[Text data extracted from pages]

Segment Open

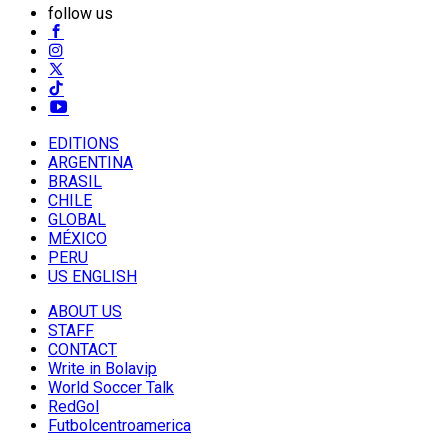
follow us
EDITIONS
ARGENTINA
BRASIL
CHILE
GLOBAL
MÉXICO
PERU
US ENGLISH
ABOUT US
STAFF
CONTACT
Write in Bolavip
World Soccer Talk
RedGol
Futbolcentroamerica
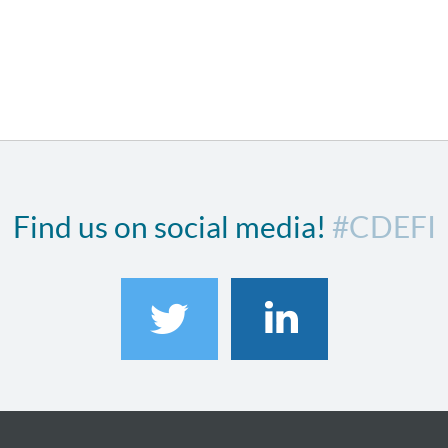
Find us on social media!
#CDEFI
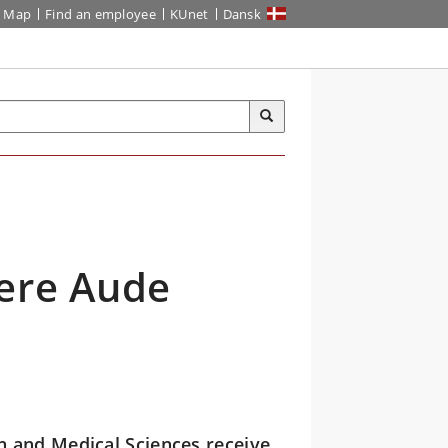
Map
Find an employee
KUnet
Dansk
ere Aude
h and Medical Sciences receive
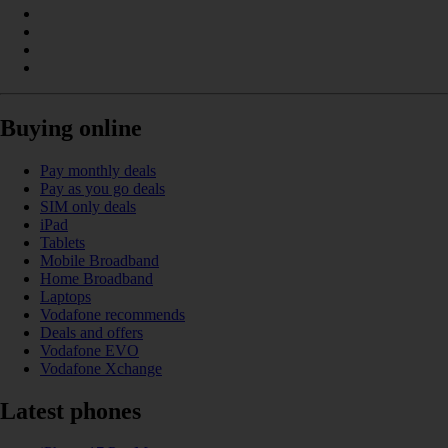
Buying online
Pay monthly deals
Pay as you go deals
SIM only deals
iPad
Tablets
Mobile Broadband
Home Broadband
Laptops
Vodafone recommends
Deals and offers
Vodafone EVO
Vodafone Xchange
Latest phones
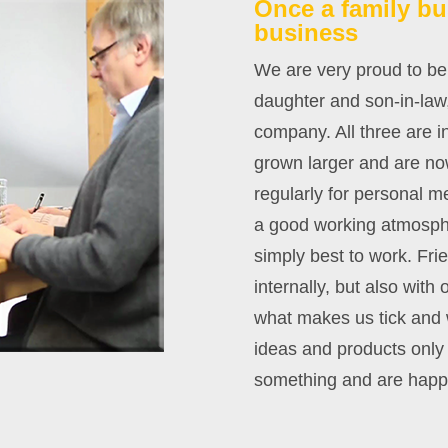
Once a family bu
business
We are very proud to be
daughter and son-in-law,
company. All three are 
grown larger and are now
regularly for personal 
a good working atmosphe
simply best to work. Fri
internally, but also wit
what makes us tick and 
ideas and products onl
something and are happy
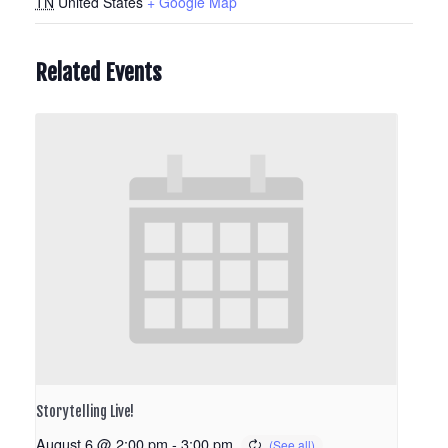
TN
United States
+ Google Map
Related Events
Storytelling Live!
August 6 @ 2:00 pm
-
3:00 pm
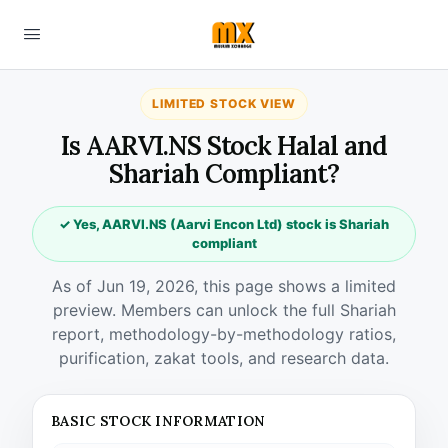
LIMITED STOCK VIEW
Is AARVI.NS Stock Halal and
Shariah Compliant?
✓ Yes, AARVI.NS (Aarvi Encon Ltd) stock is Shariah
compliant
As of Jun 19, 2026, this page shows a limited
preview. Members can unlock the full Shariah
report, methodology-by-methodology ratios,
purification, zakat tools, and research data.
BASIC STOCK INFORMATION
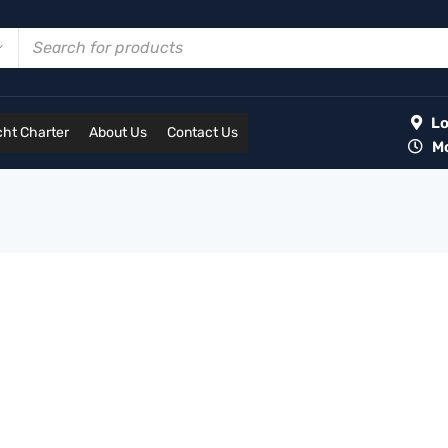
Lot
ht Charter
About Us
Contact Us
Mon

Segment Closed

Retype the lines of the listing that start at the line containing "Once a family bu" and run through the end of the listing. Leave out the pictures.

## Your solution
Once a family bu
business
We are very proud to be
daughter and son-in-law,
company. All three are 
grown larger and are now
regularly for personal 
a good working atmosphe
simply best to work. Fri
internally, but also wit
what makes us tick and 
ideas and products onl
something and are happy
TN
United States
+ Google Map
Related Events
Storytelling Live!
August 6 @ 2:00 pm
-
3:00 pm
LIMITED STOCK VIEW
Is AARVI.NS Stock Halal and
Shariah Compliant?
✓ Yes, AARVI.NS (Aarvi Encon Ltd) stock is Shariah
compliant
As of Jun 19, 2026, this page shows a limited
preview. Members can unlock the full Shariah
report, methodology-by-methodology ratios,
purification, zakat tools, and research data.
BASIC STOCK INFORMATION
Lot
ht Charter
About Us
Contact Us
Mon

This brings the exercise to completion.